Before coming to Beijing for the summer camp, although she had been studying Chinese for two years and mastered more than 600 characters, Dimitra, a 15-year-old from Bulgaria, said she could not speak Chinese well.

Now she understands the tones better.

Feng Ruoyu, one of the language teachers in the summer camp, said they designed the syllabus in accordance with the activities that students participated in during the camp.

"For example, teachers got the overseas students to use Chinese words, phrases and sentences about prices and bargaining before they went shopping," she said.

Feng said they focused more on vocabulary rather than grammar.

"By practicing in real situation, the students learn faster," she said.

Dimitra said she had been interested in China and Chinese culture since she was a little girl.

She said she had been fascinated by Chinese buildings and had been looking forward to seeing the Forbidden City ever since she saw The Last Emperor.

"The Forbidden City is great," she said after a visit there. "Just like what I saw in the movie."

Dimitra also studied calligraphy and tai chi, a kind of traditional Chinese shadow boxing.

"Last year, I displayed my calligraphy and I took part in a tai chi competition in my school," she said.

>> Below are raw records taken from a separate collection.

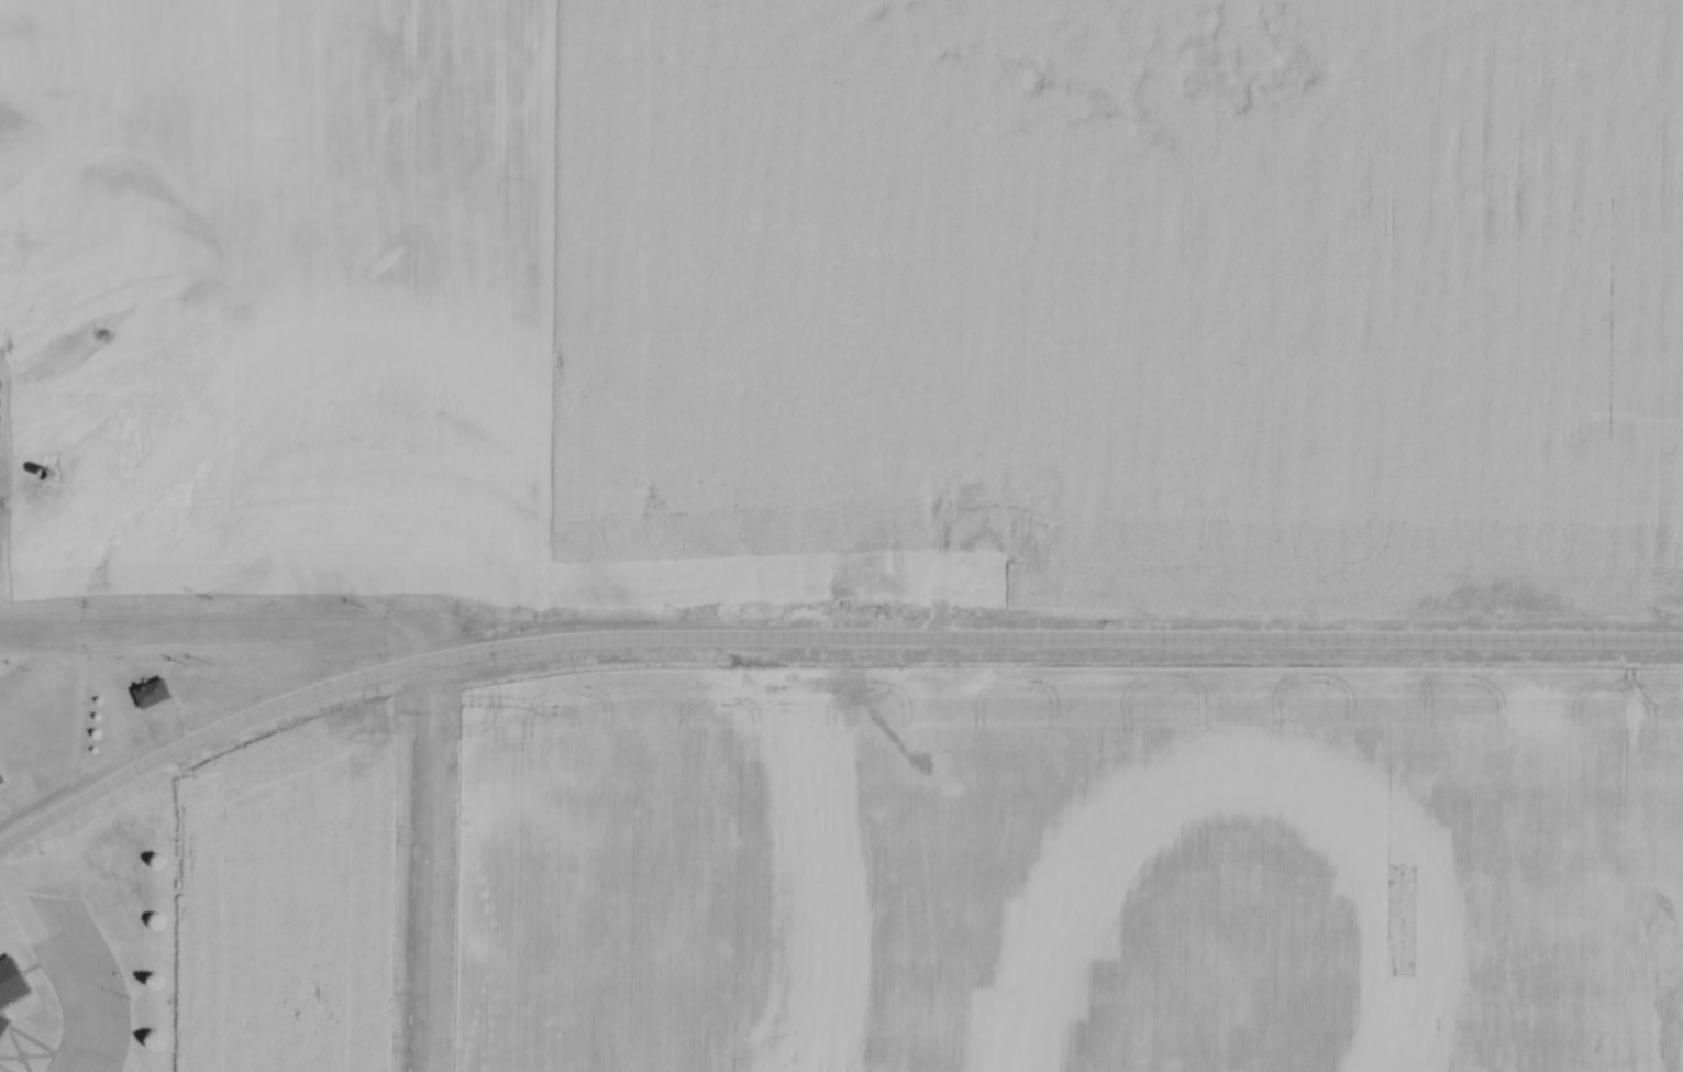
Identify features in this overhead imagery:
road: (1059, 642)
building: (155, 695)
road: (210, 736)
building: (2, 785)
road: (48, 965)
building: (11, 981)
building: (3, 1023)

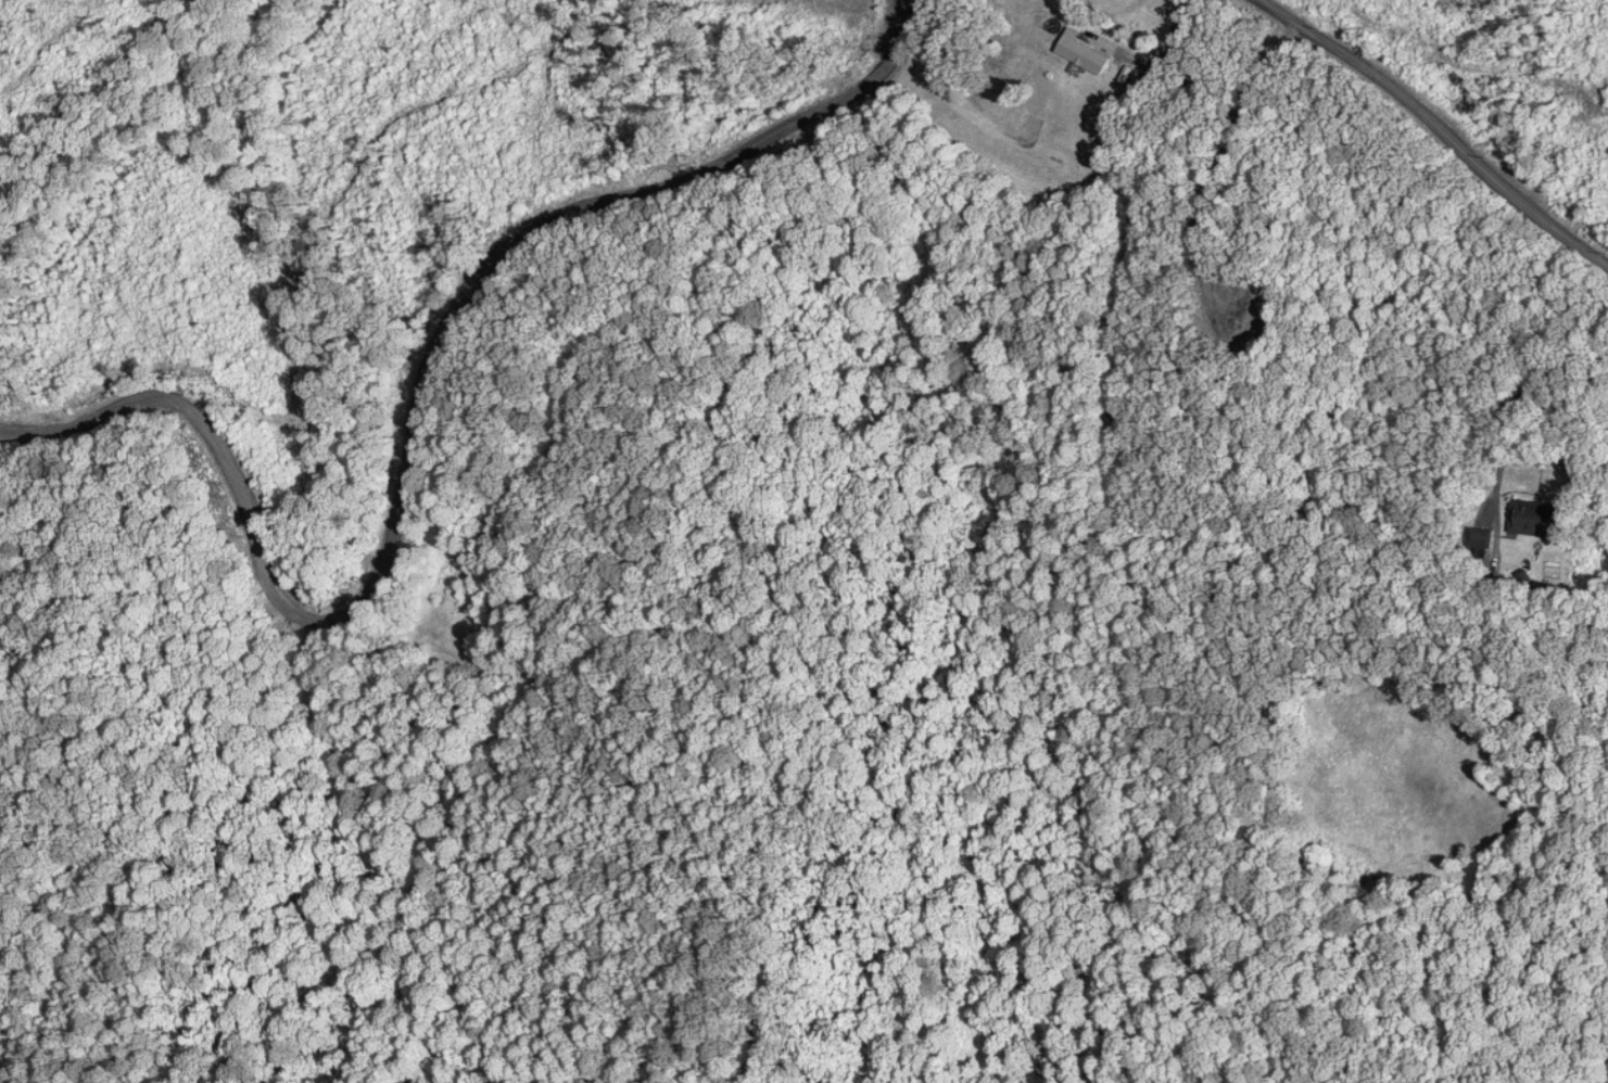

Roger Jaurena, a 17-year-old from Barcelona, Spain, introduced a castanvela, a Spanish musical instrument to his Chinese friends.

"People in southern Spain often use it in flamenco, a traditional Spanish dance," he said.

Jaurena had been interested in China and its culture for a long time. He is studying Chinese at the Confucius Institute in Barcelona.

Chen Hanqi, a 10-year-old primary school student in Beijing said this is the first time he played with people from other countries.

"Foreigners are hospitable, open-minded and full of energy, which I should learn from," he said.